The FSL is not a tax. It is a property charge for particular services. And while uniform building regulations have made our lives safer and fires rarer, the need for fire services has not changed, whether some structures are deemed by their owners as ‘low-risk’ or not.

The overwhelming cost in fire fighting is the ‘stand by’ expense – of having a team of trained professionals ready to fight fires 24 hours a day. In urban areas, fire stations are scientifically placed six minutes apart so fire can be stopped before it gets away. In the end, the cost differential of extinguishing a fire in a large house versus a small one is tiny.

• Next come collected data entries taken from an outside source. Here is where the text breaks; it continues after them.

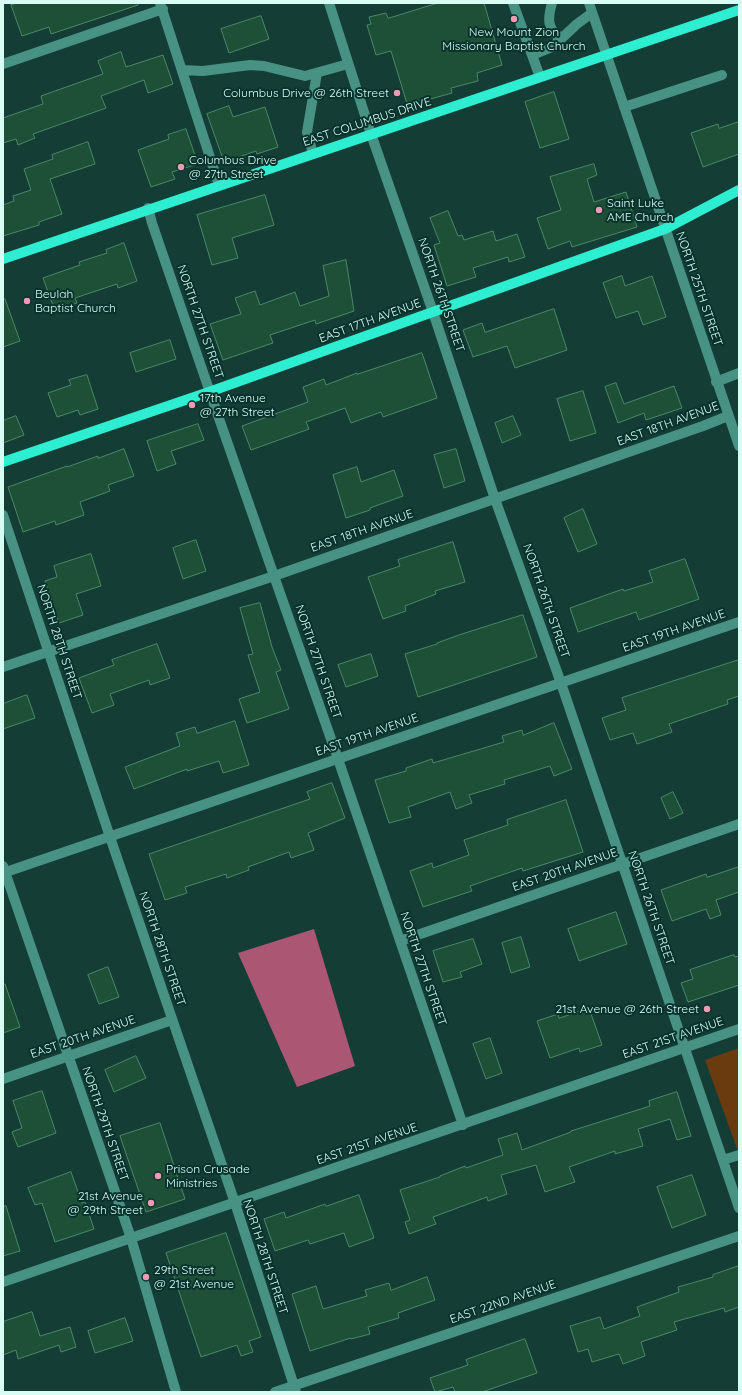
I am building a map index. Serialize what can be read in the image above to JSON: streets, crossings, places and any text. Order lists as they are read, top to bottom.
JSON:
{
  "streets": {
    "main road": ["EAST COLUMBUS DRIVE", "EAST 17TH AVENUE"],
    "street": [
      "NORTH 25TH STREET",
      "NORTH 26TH STREET",
      "NORTH 27TH STREET",
      "EAST 18TH AVENUE",
      "EAST 19TH AVENUE",
      "NORTH 28TH STREET",
      "EAST 20TH AVENUE",
      "EAST 21ST AVENUE",
      "NORTH 29TH STREET",
      "EAST 22ND AVENUE"
    ]
  },
  "crossings": [
    ["EAST COLUMBUS DRIVE", "NORTH 25TH STREET"],
    ["EAST COLUMBUS DRIVE", "NORTH 26TH STREET"],
    ["EAST COLUMBUS DRIVE", "NORTH 27TH STREET"],
    ["NORTH 25TH STREET", "EAST 17TH AVENUE"],
    ["NORTH 25TH STREET", "EAST 18TH AVENUE"],
    ["NORTH 26TH STREET", "EAST 17TH AVENUE"],
    ["NORTH 26TH STREET", "EAST 18TH AVENUE"],
    ["NORTH 26TH STREET", "EAST 19TH AVENUE"],
    ["NORTH 26TH STREET", "EAST 20TH AVENUE"],
    ["NORTH 26TH STREET", "EAST 21ST AVENUE"],
    ["EAST 17TH AVENUE", "NORTH 27TH STREET"],
    ["NORTH 27TH STREET", "EAST 18TH AVENUE"],
    ["NORTH 27TH STREET", "EAST 19TH AVENUE"],
    ["NORTH 27TH STREET", "EAST 20TH AVENUE"],
    ["NORTH 27TH STREET", "EAST 21ST AVENUE"],
    ["EAST 18TH AVENUE", "NORTH 28TH STREET"],
    ["EAST 19TH AVENUE", "NORTH 28TH STREET"],
    ["EAST 19TH AVENUE", "NORTH 29TH STREET"],
    ["NORTH 28TH STREET", "EAST 20TH AVENUE"],
    ["NORTH 28TH STREET", "EAST 21ST AVENUE"],
    ["NORTH 28TH STREET", "EAST 22ND AVENUE"],
    ["EAST 20TH AVENUE", "NORTH 29TH STREET"],
    ["EAST 21ST AVENUE", "NORTH 29TH STREET"]
  ],
  "places": [
    "New Mount Zion Missionary Baptist Church",
    "Columbus Drive @ 26th Street",
    "Columbus Drive @ 27th Street",
    "Saint Luke AME Church",
    "Beulah Baptist Church",
    "17th Avenue @ 27th Street",
    "21st Avenue @ 26th Street",
    "Prison Crusade Ministries",
    "21st Avenue @ 29th Street",
    "29th Street @ 21st Avenue"
  ]
}
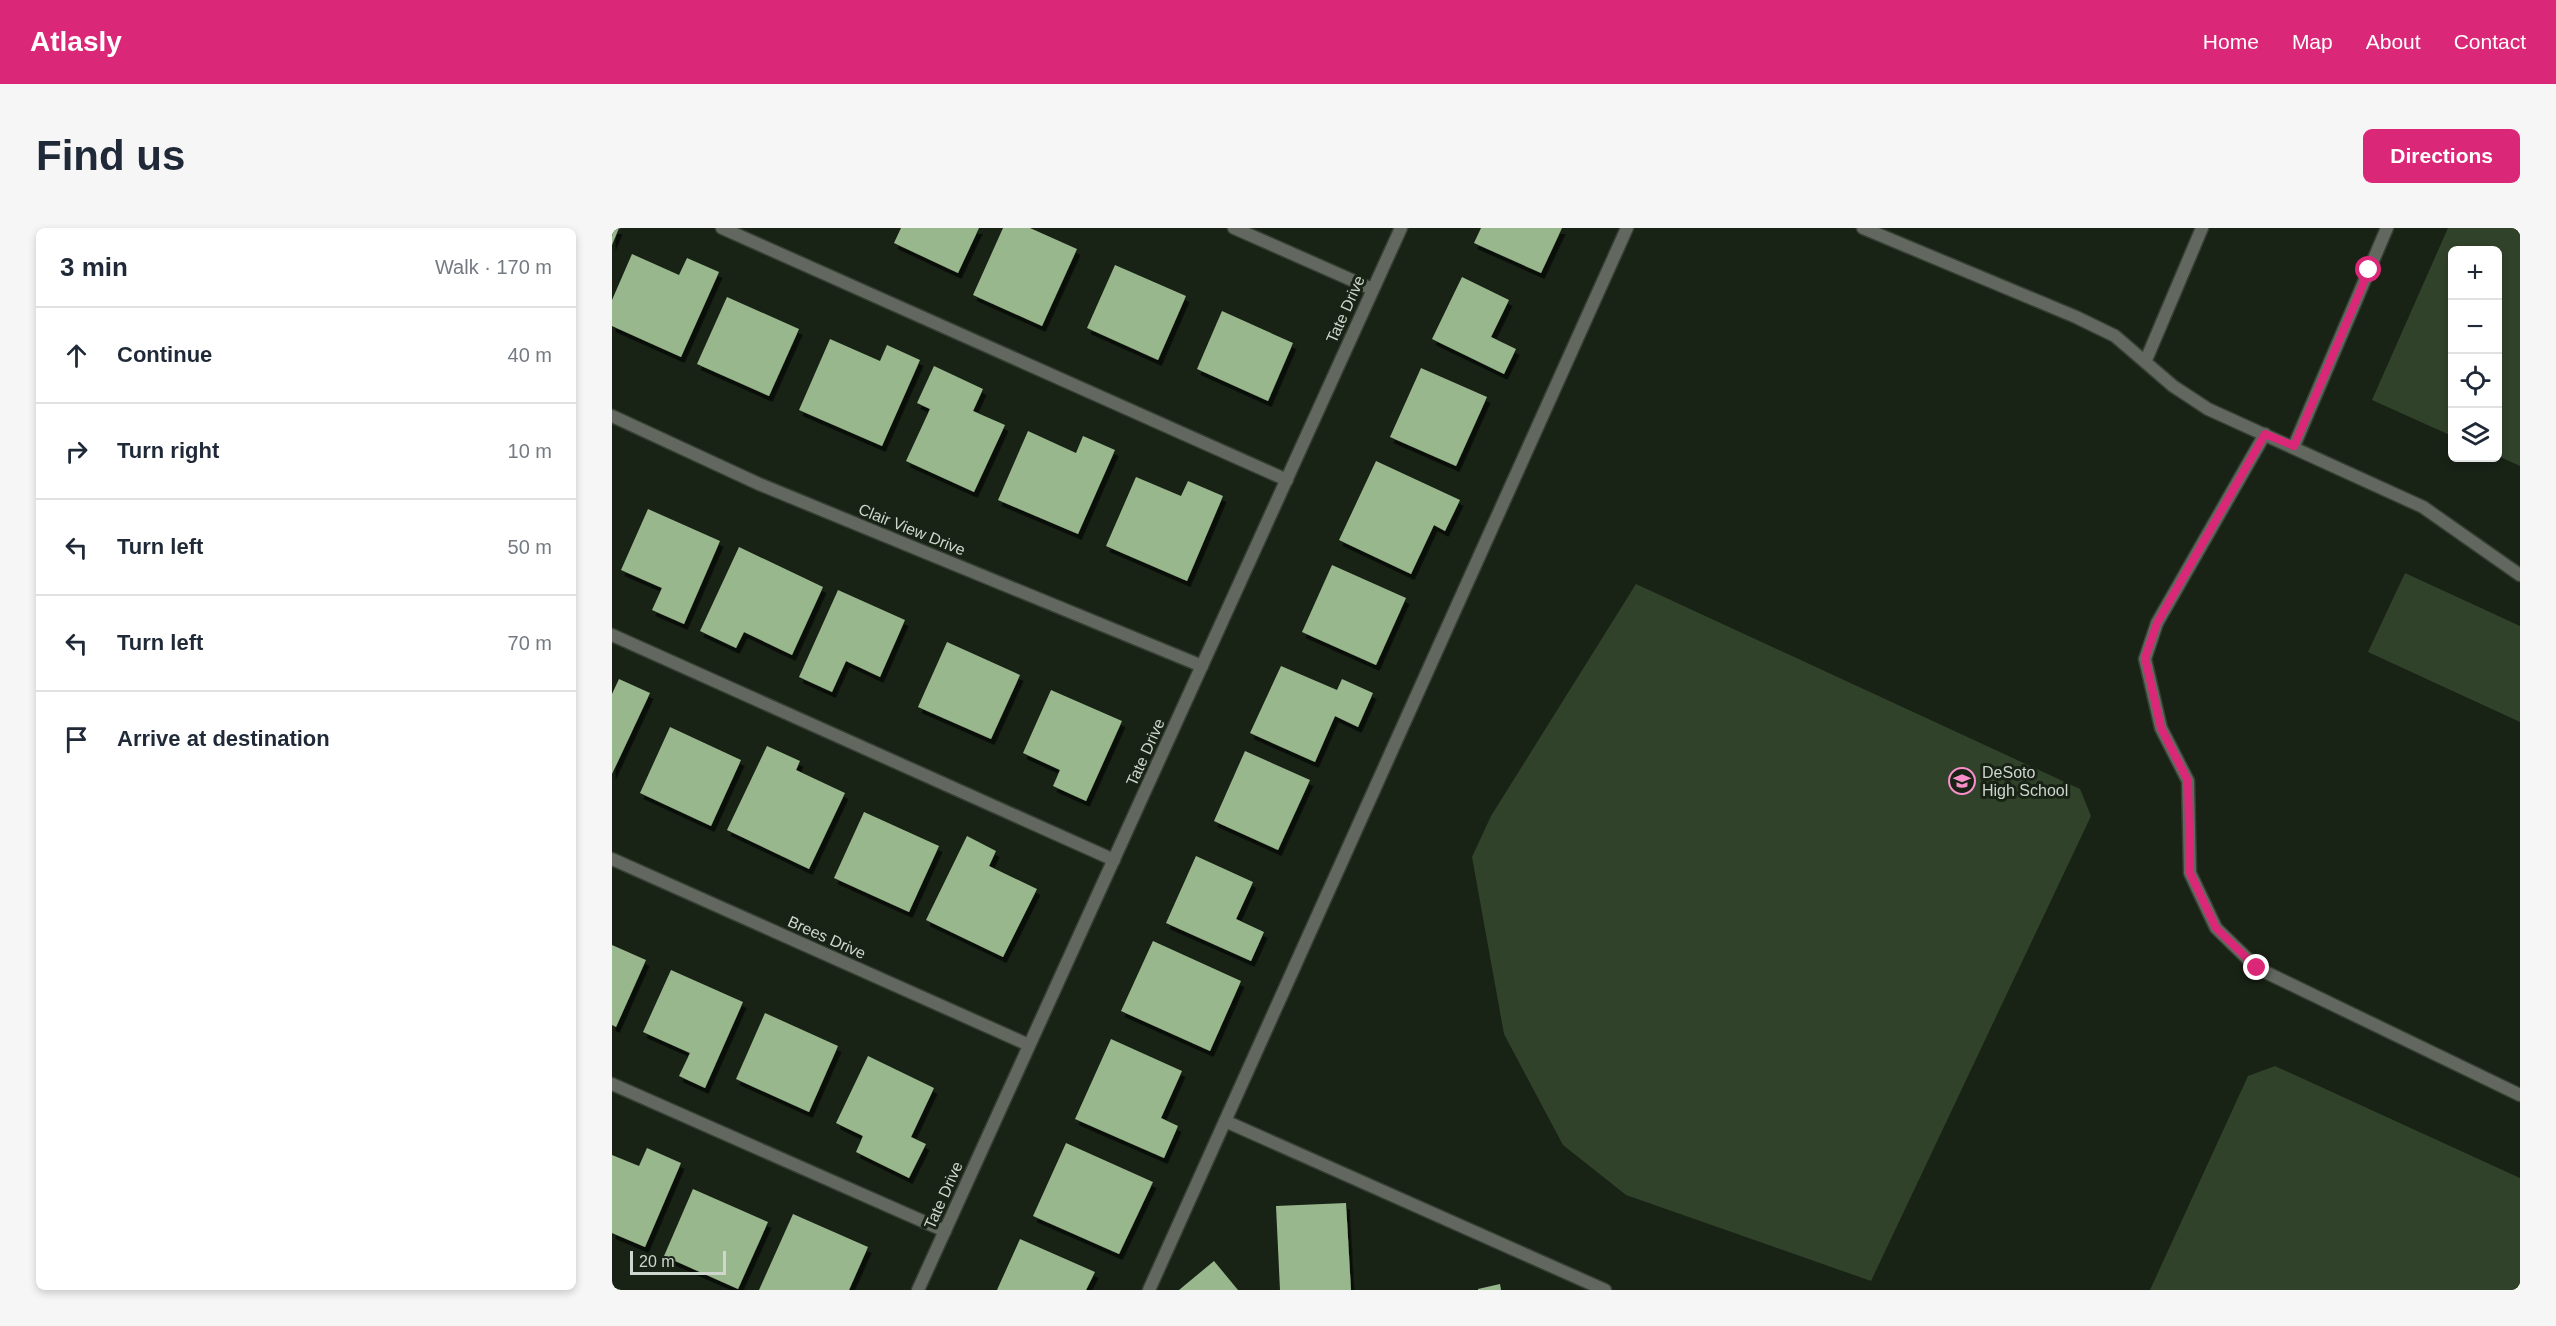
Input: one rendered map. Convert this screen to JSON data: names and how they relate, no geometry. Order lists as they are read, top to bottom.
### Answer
{
  "streets": {
    "street": ["Tate Drive", "Clair View Drive", "Brees Drive"]
  },
  "crossings": [
    ["Tate Drive", "Clair View Drive"],
    ["Tate Drive", "Brees Drive"]
  ],
  "places": {
    "school or university": ["DeSoto High School"]
  },
  "scale_bar": "20 m",
  "page": {
    "header": "Atlasly",
    "nav": [
      "Home",
      "Map",
      "About",
      "Contact"
    ],
    "buttons": "Directions",
    "title": "Find us",
    "heading": ["3 min", "Walk · 170 m"],
    "map_buttons": ["+", "−"],
    "list": [
      ["Continue", "40 m"],
      ["Turn right", "10 m"],
      ["Turn left", "50 m"],
      ["Turn left", "70 m"],
      "Arrive at destination"
    ],
    "scale": "20 m"
  }
}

Fire services protect buildings. They give citizens the confidence to build – and to build bigger and better. Glen would like the FSL to be charged solely on buildings. But economics shows us that is not where the real revenue base lives.

Like all civic amenities, the benefit of the fire service is capitalized into land values. A quality fire service raises land prices regardless of whether a building is put up or not. A property levy that charges extra for a four bedroom two bathroom house over a simple two bedroom cottage is a disincentive to building. Yet both enjoy an identical level of protection.

If the FSL fell only on buildings, vacant sites and derelict structures would enjoy lower costs. I have criticized vagrant building, here and here, for the blight they cast on neighborhoods. Glen wants to make it even easier to withhold land from use and boost its price.

Economic reform is hard work. The electorate can only absorb a limited amount of change at a time, so getting it right is of utmost importance. The Property Council of Australia did not write their op-ed out of a sense of civic obligation. Their agenda is to shift costs away from their members: wealthy landowners. NSW Premier O’Farrell will probably let them, and thwart another useful reform.